O "normal" seria esperar que o candidato da "esquerda", não o da "direita", fosse o radical. Lula está manietado, no entanto, por dois fatores. O primeiro é a própria evolução do PT rumo à social-democracia, acentuada
nesta fase por uma política já abertamente oportunista, mercê da qual o
partido entra para o "establishment" à
custa de sua identidade original.
O outro fator a conter o petista num
figurino terno-e-gravata é a dinâmica
da crise, que vem exigindo crescentes
compromissos verbais e já obrigou
seu partido a substituir os pontos essenciais da plataforma de governo em
menos de um ano. Tais atitudes são,
para Lula, o único e precário antídoto
contra o terrorismo eleitoral a que o
passado do PT o torna sujeito.
O postulante da esquerda se comporta como um escorregadio político
convencional, ao passo que seu oponente parece quase um incendiário.
Ponha-se a candidatura Ciro no lugar
em que se quiser no espectro político,
o fato é que temos uma longa tradição
de radicalismo retórico e messianismo eleitoral suprapartidário, "renovador", moralizante.

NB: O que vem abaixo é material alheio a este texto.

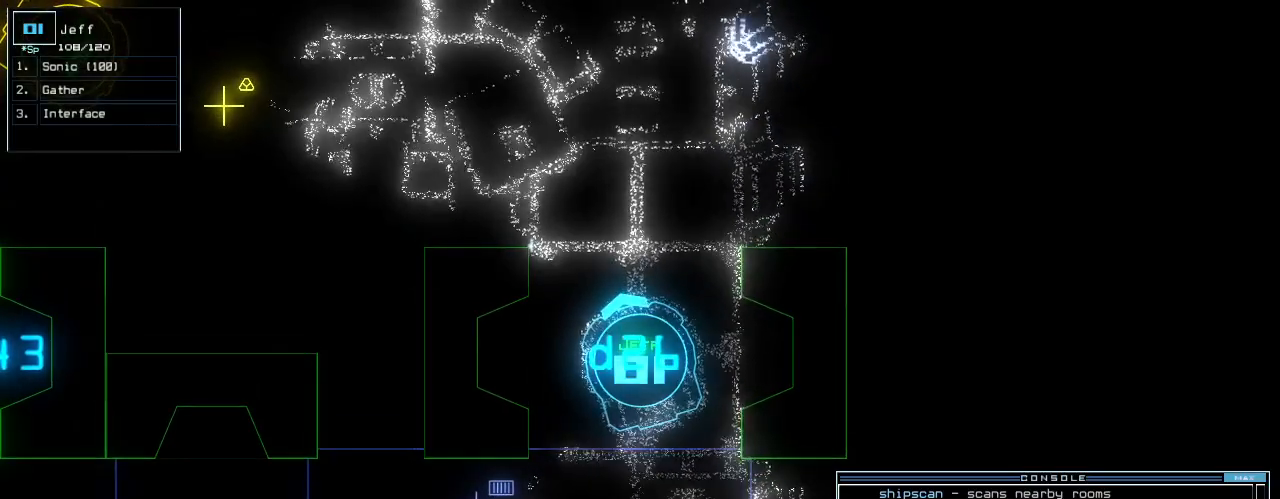
{"keys": ["6"], "events": []}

Se o corte do segundo turno for esse,
haverá três níveis de contraponto,
além de esquerda e direita. Cresce o
sentimento de que um eventual governo Lula seria mais previsível, por
ser mais orgânico: trata-se de um partido político de fato, fruto de um movimento social que se sedimenta há
décadas e cuja trajetória para o centro
parece cada vez mais nítida.
Deverá haver outro corte, este de natureza geográfica, pois parte do que
existe de "paulista" no tucanato vai se
incorporar, caso se mantenha o quadro atual, ao PT. De seu lado, a candidatura Ciro já é uma ampla confederação de elites regionais (emergentes,
para usar termo simpático) e dissidências partidárias (fisiológicas, para
usar termo mais severo).
Reflexo dessas cisões, o próprio
PSDB parece estar na iminência de
um racha, sintoma do grau de esfacelamento, mais uma vez, do sistema
partidário. Não é à toa que Ciro acusa
a máquina do governo de ser "o dragão da maldade", reservando-se, por
exclusão, o outro termo -"o santo
guerreiro"- do título do filme de
Glauber Rocha.
Ele reencarna o fenômeno do reformador intransigente e solitário, papel
criado por Jânio antes de ter sido utilizado por Collor. Seu apelo sobre um
eleitorado apaixonável, cético em relação a estruturas institucionais, é enorme. Resta saber o quanto o desenvolvimento da nossa cultura política já terá reduzido esse fenômeno a suas formas menos instáveis.
Otavio Frias Filho escreve às quintas-feiras nesta coluna.